1. Field of the Invention
The present invention relates to a control device for a fuel cell vehicle using a fuel cell and an electric storage device, which are connected parallel to each other, as a power supply for a driving electric motor. Particularly, the invention relates to a control of an output of the electric motor.
2. Description of the Related Art
As a control device, mounted on a fuel cell vehicle, for controlling a driving electric energy supplied to a driving electric motor for the fuel cell vehicle, for example, a control device constituted as shown in FIG. 6 is known.
The control device shown in FIG. 6 has a motor driver 101 for supplying a driving electric energy to a driving electric motor 100 and a fuel cell 102 functioning as a power supply for an electric accessory such as an air-conditioner (not shown). The control device is constituted in the following manner. A battery 103 is connected parallel to the fuel cell 102. If a response from a reactive gas supply unit 104 such as an air-conditioning compressor for supplying reactive gases to the fuel cell 102 is delayed and the reactive gases supplied to the fuel cell 102 are insufficient to cause a shortage of the amount of electric energy generated by the fuel cell 102, the shortage is compensated with an electric energy discharged from the battery 103.
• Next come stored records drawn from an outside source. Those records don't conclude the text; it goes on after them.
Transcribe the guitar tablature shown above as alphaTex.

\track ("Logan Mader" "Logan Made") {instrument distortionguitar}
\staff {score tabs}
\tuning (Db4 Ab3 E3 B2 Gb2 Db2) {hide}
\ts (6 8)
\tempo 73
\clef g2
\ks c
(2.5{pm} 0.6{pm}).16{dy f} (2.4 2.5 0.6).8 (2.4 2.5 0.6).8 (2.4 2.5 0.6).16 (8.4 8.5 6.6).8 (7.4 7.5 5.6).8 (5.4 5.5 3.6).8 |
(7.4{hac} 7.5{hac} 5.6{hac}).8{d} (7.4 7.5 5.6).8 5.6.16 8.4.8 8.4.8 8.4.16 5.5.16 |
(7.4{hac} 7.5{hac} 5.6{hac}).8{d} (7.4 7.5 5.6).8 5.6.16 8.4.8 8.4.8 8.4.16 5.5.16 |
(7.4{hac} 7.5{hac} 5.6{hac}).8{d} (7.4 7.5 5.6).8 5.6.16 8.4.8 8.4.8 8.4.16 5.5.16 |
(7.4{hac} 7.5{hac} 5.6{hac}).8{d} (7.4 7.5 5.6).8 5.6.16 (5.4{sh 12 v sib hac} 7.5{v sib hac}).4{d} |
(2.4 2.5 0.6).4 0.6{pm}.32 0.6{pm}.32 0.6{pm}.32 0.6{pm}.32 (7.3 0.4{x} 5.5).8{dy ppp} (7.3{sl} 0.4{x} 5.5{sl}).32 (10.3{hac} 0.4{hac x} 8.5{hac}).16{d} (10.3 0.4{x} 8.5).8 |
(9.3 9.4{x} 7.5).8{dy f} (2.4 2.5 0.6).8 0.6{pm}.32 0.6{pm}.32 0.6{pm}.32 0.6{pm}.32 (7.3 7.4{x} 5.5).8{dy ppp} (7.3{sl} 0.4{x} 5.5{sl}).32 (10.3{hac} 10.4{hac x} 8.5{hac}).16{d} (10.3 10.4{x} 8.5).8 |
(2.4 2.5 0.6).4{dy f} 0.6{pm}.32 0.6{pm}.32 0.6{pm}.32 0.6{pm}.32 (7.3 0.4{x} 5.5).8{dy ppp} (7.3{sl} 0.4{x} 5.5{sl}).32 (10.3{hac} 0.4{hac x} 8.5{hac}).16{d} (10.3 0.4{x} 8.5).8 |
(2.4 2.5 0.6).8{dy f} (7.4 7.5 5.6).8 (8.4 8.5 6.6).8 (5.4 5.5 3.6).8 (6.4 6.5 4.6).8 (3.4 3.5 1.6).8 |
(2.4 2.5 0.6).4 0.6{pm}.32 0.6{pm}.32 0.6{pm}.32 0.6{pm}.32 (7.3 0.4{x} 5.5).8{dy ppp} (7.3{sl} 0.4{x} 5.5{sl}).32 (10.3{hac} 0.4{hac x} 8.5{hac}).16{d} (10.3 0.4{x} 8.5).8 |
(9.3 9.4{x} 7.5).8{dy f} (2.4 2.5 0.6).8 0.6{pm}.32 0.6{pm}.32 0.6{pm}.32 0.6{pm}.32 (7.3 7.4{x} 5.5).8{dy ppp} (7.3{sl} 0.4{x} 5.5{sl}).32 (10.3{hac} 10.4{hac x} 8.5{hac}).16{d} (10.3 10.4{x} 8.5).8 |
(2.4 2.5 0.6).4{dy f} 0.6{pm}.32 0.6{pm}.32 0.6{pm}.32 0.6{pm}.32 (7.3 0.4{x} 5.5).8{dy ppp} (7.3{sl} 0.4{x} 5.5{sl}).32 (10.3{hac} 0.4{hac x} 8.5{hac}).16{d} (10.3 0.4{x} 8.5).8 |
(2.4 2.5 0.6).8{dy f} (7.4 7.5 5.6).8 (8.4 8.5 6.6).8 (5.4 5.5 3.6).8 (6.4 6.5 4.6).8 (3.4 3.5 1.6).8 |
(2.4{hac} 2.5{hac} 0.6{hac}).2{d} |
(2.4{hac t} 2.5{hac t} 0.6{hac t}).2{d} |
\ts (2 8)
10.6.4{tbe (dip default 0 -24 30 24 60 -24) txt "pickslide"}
The motor driver 101 supplies a driving electric energy depending on a torque command (TRQ_CMD) which is generated from an electric vehicle control unit 105 to the electric motor 100. The reactive gas supply unit 104 regulates the rate at which the reactive gases are supplied to the fuel cell 102 so as to obtain the amount of generated electric energy depending on a target output (PD_REQ) of the electric motor 100, the target output being calculated by a target output calculator 106.
In this instance, the target output calculator 106 calculates the target output (PD_REQ) of the electric motor 100 fundamentally on the basis of a requested output (PD_CAL) of the electric motor 100 determined depending on the rotational speed (Nm) of the electric motor and the amount of depression (Ap) of an accelerator pedal.
However, when the requested output (PD_CAL) exceeds a continuous output rating (PD_LMT) of the motor driver 101 or the electric motor 100, the target output calculator 106 limits the target output (PD_REQ) to the continuous output rating (PD_LMT) or lower to calculate the target output, thereby preventing the motor driver 101 or the electric motor 100 from running over the continuous output rating (PD_LMT). A torque command calculator 107 calculates the torque command (TRQ_CMD) for the motor driver 101 depending on the target output (PD_REQ). Consequently, the output of the electric motor 100 is suppressed to the continuous output rating (PD_LMT) or lower.
Therefore, when the driver of the fuel cell vehicle depresses the accelerator pedal in order to accelerate the fuel cell vehicle, the output of the electric motor 100 is suppressed to the continuous output rating or lower and a sensation of acceleration that the driver desires is not derived. The drivability may deteriorate. In order to prevent the drivability from deteriorating, the adoption of the motor driver 101 or the electric motor 100 with a higher continuous output rating is considered. In this case, there are the following disadvantages. Since the size of the motor driver 101 or the electric motor 100 is increased, a space for installation therefor is also increased. The cost of the motor driver 101 or the electric motor 100 also increases.